#### Tasks and exercises
1 > In the passage on streptococcal antibiotic resistance, which species showed the highest rate of penicillin resistance?
2 > Pick up the passage on streptococcal antibiotic resistance after its final sentence and continue writing it.
━━ Source document ━━
Overall, the rate of nonsusceptibility to penicillin was 29%. Of the 50 penicillin-nonsusceptible strains, 13 (8%) were highly resistant to penicillin and 37 (21%) showed intermediate resistance. S. mitis showed the highest rate of penicillin resistance (45%). Moreover, of the 13 highly penicillin-resistant strains, 12 belonged to the S. mitis group and one belonged to the S. salivarius group. These results agree with other surveys which report that penicillin resistance is more common in S. mitis and S. salivarius than in S. anginosus (1, 7, 8).

The resistance percentages for erythromycin and clindamycin were 45.6 and 27.7%, respectively. High percentages (30 to 50%) of erythromycin resistance have been reported in recent studies of VGS isolated from blood cultures (1, 5-7). Resistance to erythromycin varied by species, and Streptococcus bovis group isolates showed the highest rates of resistance to erythromycin and clindamycin. S. bovis isolates were found to be more resistant to these antibiotics than other streptococcal species in Denmark were (14). The lowest percentages of erythromycin and clindamycin resistance were found in S. salivarius isolates.
━━━
━━ Available data ━━
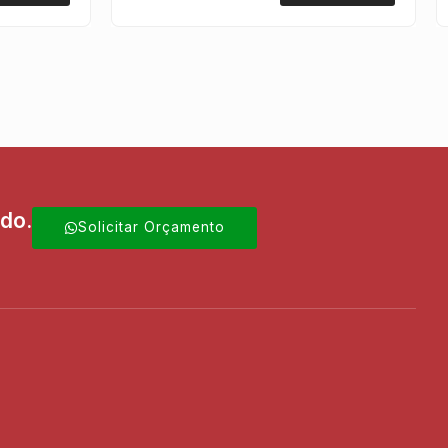
ado.
Solicitar Orçamento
━━━
#### Set of answers
1 > S. mitis, at 45%.

2 >
Overall the ketolide telithromycin was the most active antimicrobial agent tested, with 96% susceptibility. However, we found seven telithromycin-resistant strains. These belonged to the S. bovis group, and the MICs for them ranged from 4 to 128 µg/ml. Telithromycin-resistant VGS have been recently reported in Belgium (11), but, to our knowledge, ours is the first report that describes telithromycin-resistant S. bovis strains and the first that shows MICs as high as 128 µg/ml.

Of the 79 erythromycin-resistant strains, 61% displayed constitutive macrolide-lincosamide-streptogramin B (cMLSB) resistance, 35% displayed the M phenotype, and 4% displayed the inducible MLSB (iMLSB) phenotype (Table 2). The predominance of the cMLSB phenotype in VGS isolated from blood has been reported from Korea (61.1%), France (77%), and Holland (73%) (3, 9, 22). However, in the United States, Canada, and Latin America (6, 8), the M phenotype was the most common. In VGS isolated from normal flora, there are also differences between phenotypes in the different countries (2, 11, 17)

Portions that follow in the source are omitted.